(Текст для чтения)
----

Тему распада Советского Союза в докладе «Образ СССР в современном популярном сознании» представил Борис Гаспаров . По его мнению, идеал, ностальгически помещенный в прошлое, может быть терапией травмы, такое лечение намного эффективнее метода, нацеленного на думы о будущем. Вот только в случае ностальгии по СССР все сложнее. Отрицательные, пусть даже самые наглядные, материальные, стороны той жизни настолько очевидны, что вроде бы «условием “ностальгии по советскому” может быть только полная амнезия и отсутствие самосознания».
Но в массовой культуре сейчас создается стилизованный, заведомо позитивный образ СССР. При этом такая память конструируется через отождествление СССР с дореволюционной Россией — какой она представлялась в массовой советской культуре. Но тогда все выворачивается наизнанку: ложное совмещение «российского» и «советского» ведет к тому, что Октябрьская революция уже не исторический перелом, а что-то вроде нового Смутного времени. Вместо нее основополагающее значение получает Великая Отечественная, которая в такой схеме фиксирует слияние русского и советского патриотизма. Девяностые годы тоже теряют статус революции и оказываются очередной Смутой, после которой вновь возобновляется госстроительство русской идеи.

----

(Задания)
a. Выпишите из второго абзаца текста о докладе Бориса Гаспарова все исторические события и периоды, кроме самого СССР и дореволюционной России.
b. Выведите дословно часть текста о докладе Бориса Гаспарова, начиная со слов «Но в массовой» и заканчивая словами «госстроительство русской идеи.».
Строки ниже — отдельный материал, к тексту они не относятся.

----

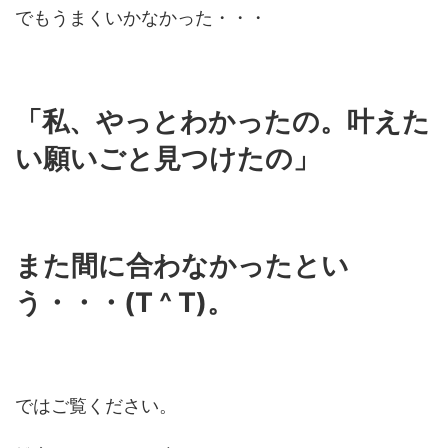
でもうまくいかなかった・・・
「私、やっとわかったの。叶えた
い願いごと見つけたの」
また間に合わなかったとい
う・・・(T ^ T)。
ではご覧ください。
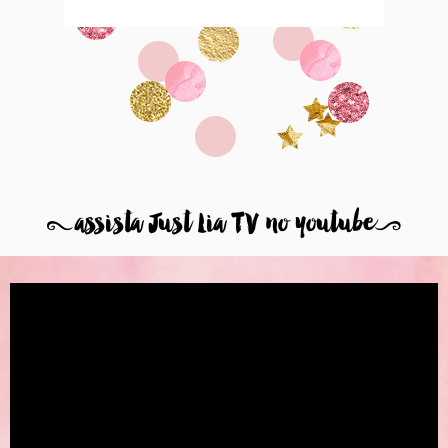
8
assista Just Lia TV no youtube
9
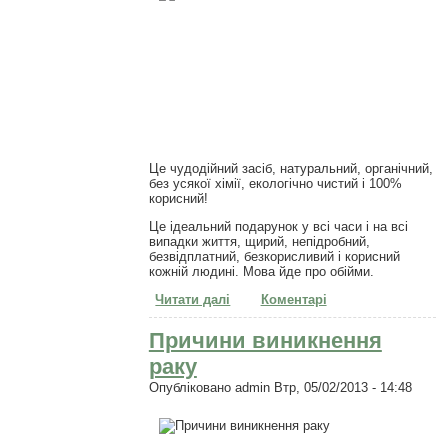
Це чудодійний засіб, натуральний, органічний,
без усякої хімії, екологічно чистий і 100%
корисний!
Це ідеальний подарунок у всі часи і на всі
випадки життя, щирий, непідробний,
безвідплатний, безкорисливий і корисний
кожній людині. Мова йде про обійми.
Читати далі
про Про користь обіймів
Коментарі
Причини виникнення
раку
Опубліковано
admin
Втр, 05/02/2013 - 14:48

----

(Ответы)
a. Октябрьская революция; Смутное время (Смута); Великая Отечественная; девяностые годы.

b.
Но в массовой культуре сейчас создается стилизованный, заведомо позитивный образ СССР. При этом такая память конструируется через отождествление СССР с дореволюционной Россией — какой она представлялась в массовой советской культуре. Но тогда все выворачивается наизнанку: ложное совмещение «российского» и «советского» ведет к тому, что Октябрьская революция уже не исторический перелом, а что-то вроде нового Смутного времени. Вместо нее основополагающее значение получает Великая Отечественная, которая в такой схеме фиксирует слияние русского и советского патриотизма. Девяностые годы тоже теряют статус революции и оказываются очередной Смутой, после которой вновь возобновляется госстроительство русской идеи.